If an intermediary company receives income from a relevant engagement during a tax year and this income (less allowable expenses) is greater than the worker’s employment income received from the intermediary in that year, then the excess is treated as a deemed salary payment made on the last day of the tax year.

The deemed payment is subject to both income tax and national insurance contributions.

Conditions to be classified as a personal service company:

  • The company enters into a contract to provide services to the client

  • The services are carried out by the individual

  • If the services were carried out under a contract between the individual and the client, then the individual would be regarded as an employee of the client

  • The individual must own >=5% of the share capital in the intermediary company

As a result of the changes introduced by Finance Act 2021, the rules for off payroll working in the public sector (introduced in 2017) will now apply to workers in the private sector where the client is a medium or large sized organization.

Services provided via a PSC to a small organisation

In this situation, the PSC (ie the intermediary company) is required to determine whether or not the IR35 rules apply. 
Where the rules do apply, the PSC is required to treat the income from relevant engagements as if it were a salary paid to the employee, and to account for income tax and class 1 national insurance contributions (NIC) on the deemed employment payment.

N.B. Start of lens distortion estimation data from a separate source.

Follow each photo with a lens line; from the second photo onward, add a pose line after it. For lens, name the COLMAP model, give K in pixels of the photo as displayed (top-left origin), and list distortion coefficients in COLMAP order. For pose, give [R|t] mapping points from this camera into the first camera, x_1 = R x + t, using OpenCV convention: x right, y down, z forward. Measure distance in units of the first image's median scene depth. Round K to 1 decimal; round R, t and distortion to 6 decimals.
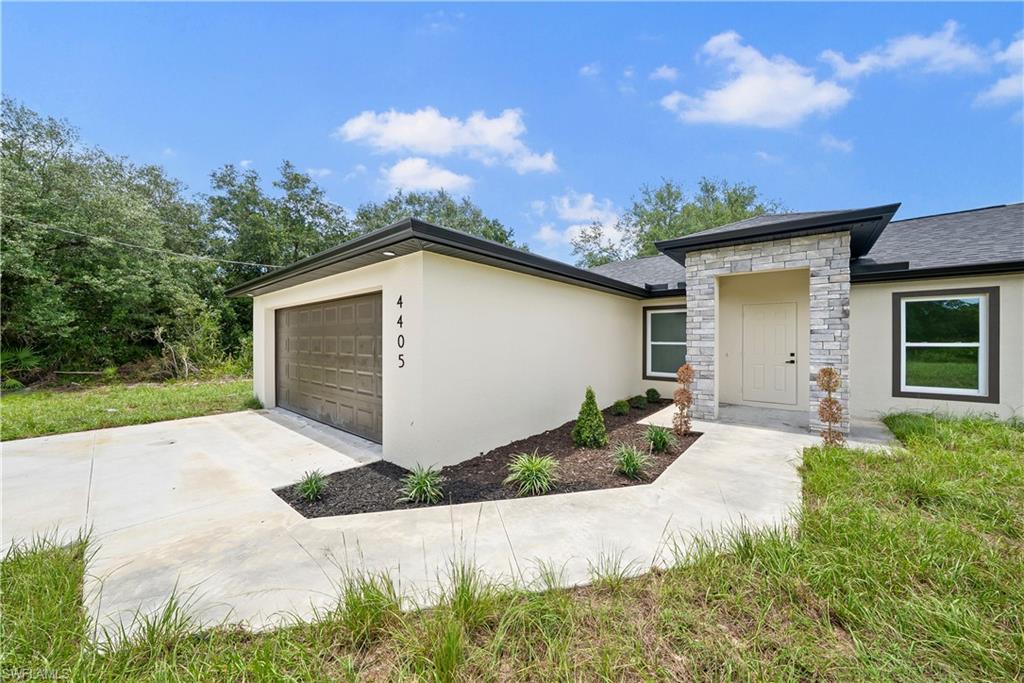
lens RADIAL K [[355.3, 0, 512.0], [0, 355.3, 341.5], [0, 0, 1]] dist [-0.014359, 0.000095]
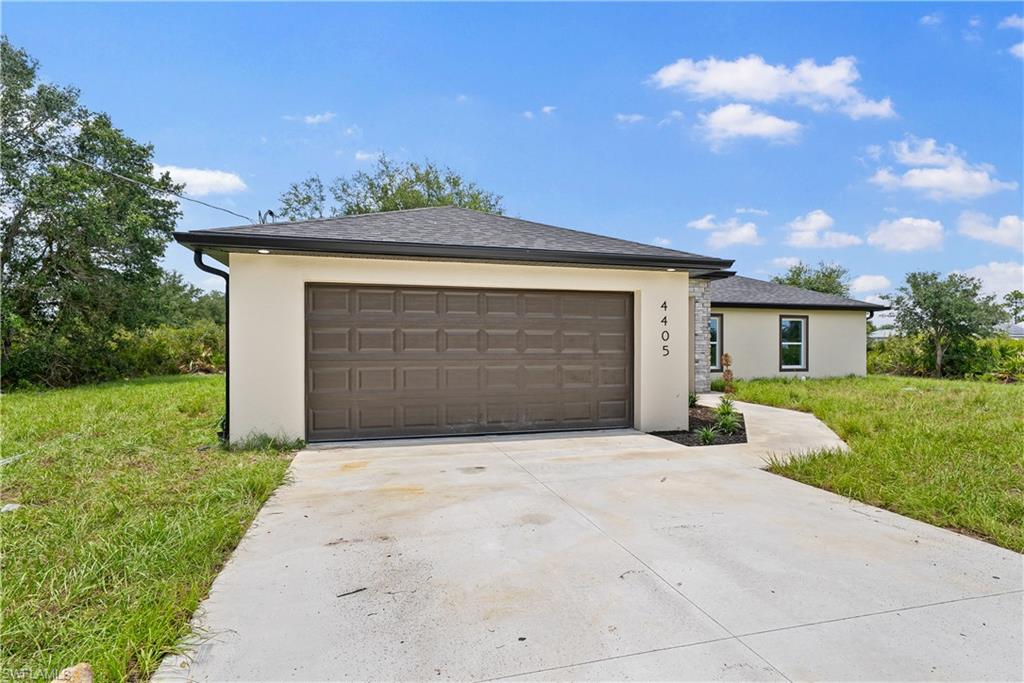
lens RADIAL K [[520.9, 0, 509.8], [0, 520.9, 345.4], [0, 0, 1]] dist [0.000991, 0.000790]
pose [[0.571709, 0.001203, 0.820456, -1.592736], [0.003356, 0.999987, -0.003805, 0.028442], [-0.820450, 0.004929, 0.571697, 0.266726]]
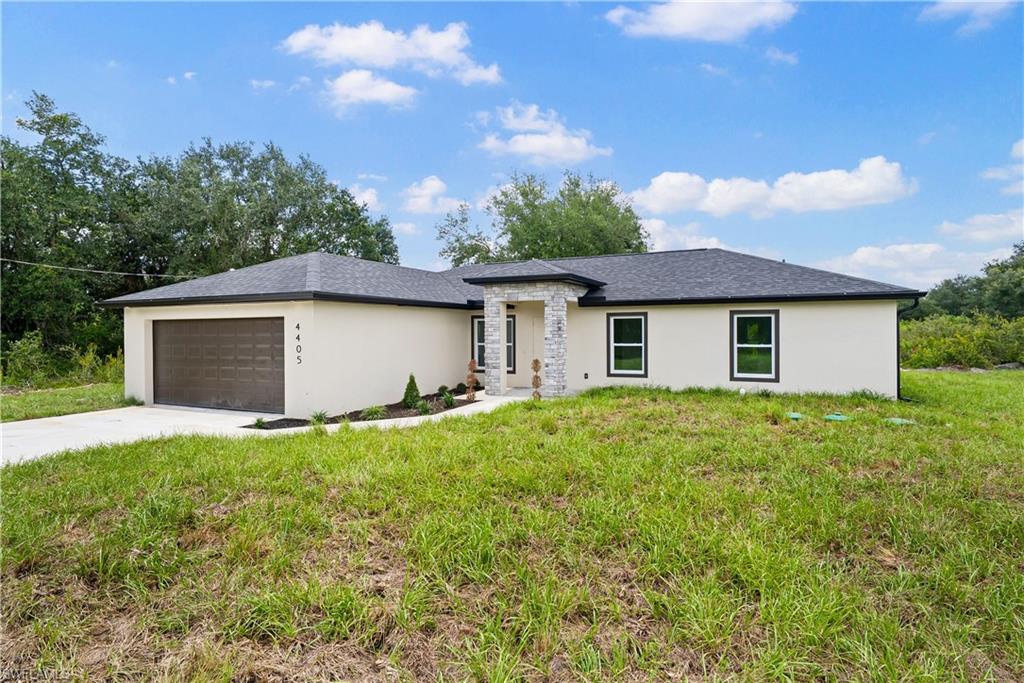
lens RADIAL K [[532.5, 0, 500.9], [0, 532.5, 334.8], [0, 0, 1]] dist [0.033048, 0.000072]
pose [[0.970704, -0.008599, 0.240124, 0.019267], [0.007988, 0.999962, 0.003517, -0.052088], [-0.240145, -0.001496, 0.970736, -1.325531]]
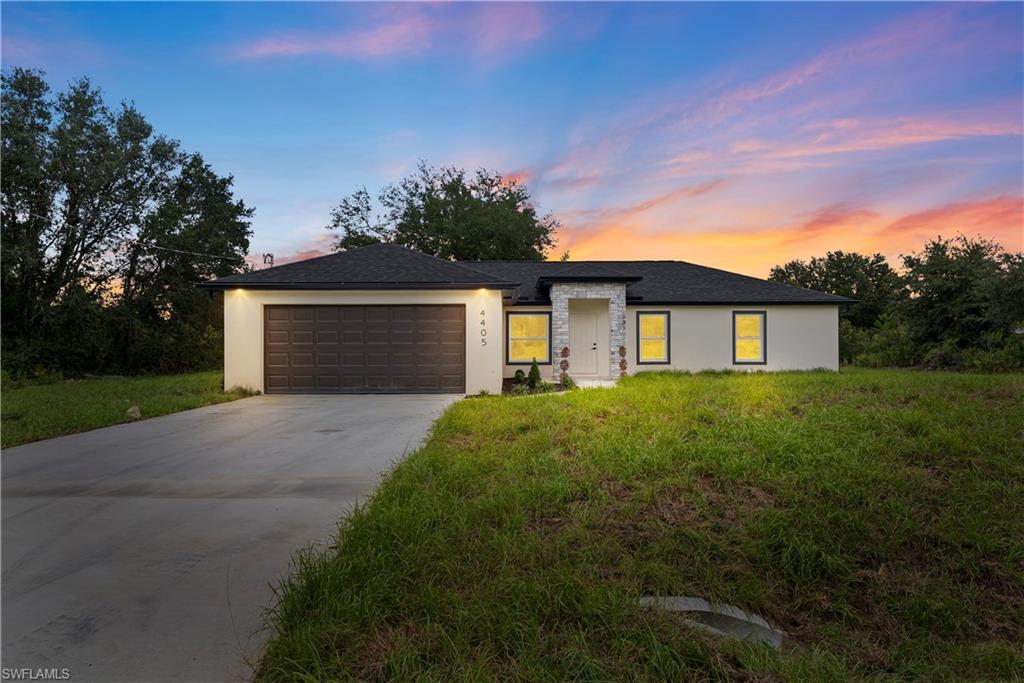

Calculation of the deemed salary

Income from relevant engagements £A

Less: 
Statutory deduction (5% × £A) (X) 
NICs paid by employer (X) 
Expenses paid by the employer which would be deductible under employment income rules (X)
Pension contributions by employer (X) 
Salary paid by employer (X) 
Deemed salary including employer’s NICs £B

Less: Employer’s NICs (£B × 13.8/113.8)

Deemed salary £C

Ignore any dividends paid by personal service company

Illustration:

Jake has formed a limited company which is a PSC. Jake is the only employee of the PSC. During the year ending 31 March 2024, Jake will perform services via the PSC for a client which is classified as a small organisation for the purposes of the IR35 legislation. 

The budgeted fee income of the PSC for the year ending 31 March 2024 in respect of relevant engagements is £80,000. The PSC will pay Jake a gross salary of £35,000 for this period.

Solution:

The deemed employment payment will be calculated as follows:

Income in respect of relevant engagements 80,000
Less: 5% deduction  (4,000)
76,000
Less: Salary  (35,000)
Employer’s NIC on salary
(35,000 – 9,100) x 13.8% (3,574)
37,426
Less: Employer’s NIC on deemed payment
(13.8/113.8 x 37,426) (4,538)
Deemed employment payment 32,888

The PSC has the obligation to calculate and pay income tax and NIC on the deemed employment payment.

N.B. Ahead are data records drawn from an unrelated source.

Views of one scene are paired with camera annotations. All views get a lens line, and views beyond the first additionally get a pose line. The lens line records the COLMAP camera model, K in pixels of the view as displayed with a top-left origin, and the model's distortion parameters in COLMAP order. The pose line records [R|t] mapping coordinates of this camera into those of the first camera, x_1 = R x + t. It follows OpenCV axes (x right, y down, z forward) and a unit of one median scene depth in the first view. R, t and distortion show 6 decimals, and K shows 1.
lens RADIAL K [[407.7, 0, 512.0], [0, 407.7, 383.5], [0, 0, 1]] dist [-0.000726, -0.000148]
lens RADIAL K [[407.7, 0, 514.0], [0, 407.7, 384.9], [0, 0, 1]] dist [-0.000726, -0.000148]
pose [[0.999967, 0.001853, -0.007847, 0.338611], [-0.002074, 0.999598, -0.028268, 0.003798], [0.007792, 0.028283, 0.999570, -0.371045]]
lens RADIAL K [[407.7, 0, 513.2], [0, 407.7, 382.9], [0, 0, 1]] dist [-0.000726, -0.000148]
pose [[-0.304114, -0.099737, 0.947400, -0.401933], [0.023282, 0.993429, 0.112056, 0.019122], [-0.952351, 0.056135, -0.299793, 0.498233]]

In order to prevent double taxation, dividends paid by the PSC to the worker out of this income, are exempt from income tax.

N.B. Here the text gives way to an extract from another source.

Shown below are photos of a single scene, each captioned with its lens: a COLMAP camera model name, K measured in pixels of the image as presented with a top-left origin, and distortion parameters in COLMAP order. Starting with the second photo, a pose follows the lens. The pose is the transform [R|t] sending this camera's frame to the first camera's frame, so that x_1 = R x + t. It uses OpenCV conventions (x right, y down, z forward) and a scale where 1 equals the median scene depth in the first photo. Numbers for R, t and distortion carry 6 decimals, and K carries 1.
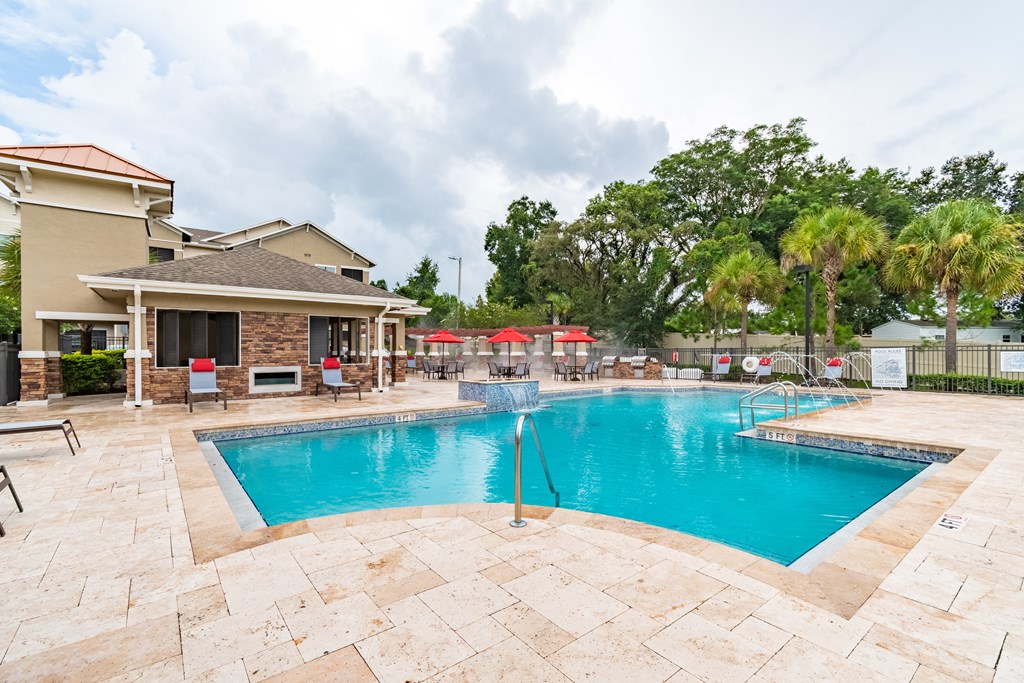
lens RADIAL K [[452.9, 0, 512.8], [0, 452.9, 347.0], [0, 0, 1]] dist [0.001944, 0.000134]
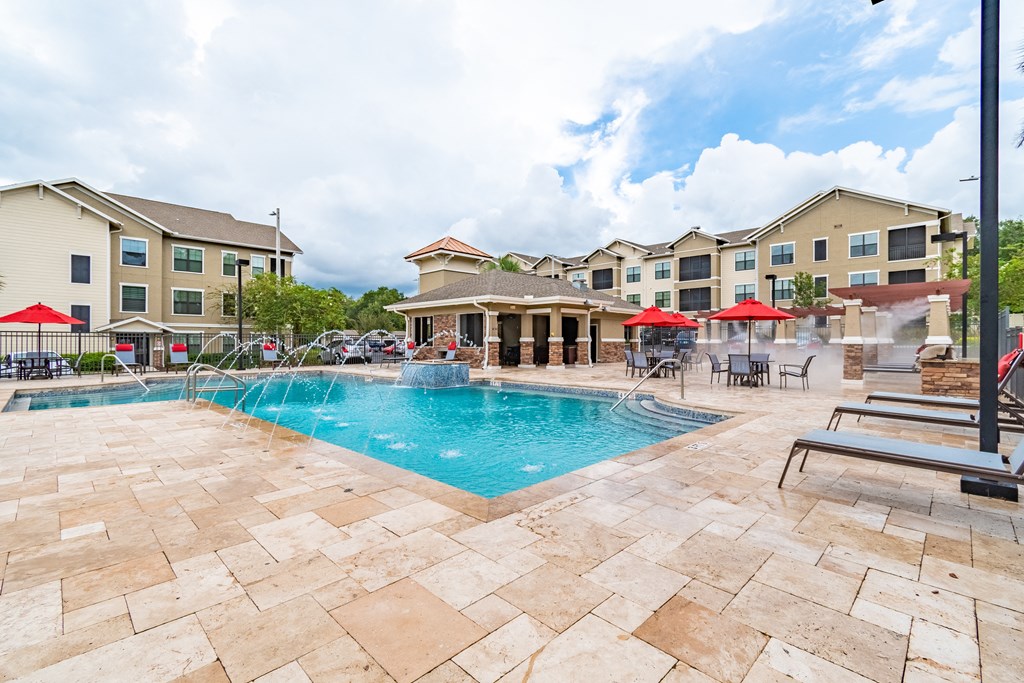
lens RADIAL K [[452.9, 0, 513.5], [0, 452.9, 341.3], [0, 0, 1]] dist [0.001944, 0.000134]
pose [[0.121642, 0.000791, -0.992574, 0.744482], [0.007903, 0.999967, 0.001765, 0.013882], [0.992543, -0.008059, 0.121632, 0.685236]]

Services provided via a PSC to a medium or large sized organisation


In this situation it is the client, rather than the PSC, which is responsible for determining the status of the individual. The client will issue a Status Determination Statement to the individual.

Where it is determined that the IR35 rules apply, the client is then required to calculate and pay the income tax and NIC on the deemed direct payment (DDP). The DDP is calculated as follows:

Payment in respect of services provided(Net of VAT)  X
Less: Direct cost of materials incurred by the PSC  (X)
Less: Deductible employee expenses incurred by PSC  (X)
DDP  X

Illustration

Maria provides services via her PSC to a client which is classified as a medium or large sized organisation. The client has issued her with a Status Determination Statement stating that her services fall within the IR35 rules.

Maria sends her client an invoice for £10,000 (net of VAT). The PSC incurred deductible expenses of £750 and the direct cost of materials in respect of the services provided was £500.

The DDP is therefore £8,750 (£10,000 – £750 – £500). This payment will be chargeable to tax and NICs (employee and employer) in the same way as if Maria was a direct employee of the client.

In order to prevent double taxation, the DDP is deducted from any payment made by the PSC to the worker before calculating the tax and NICs due in respect of such payment.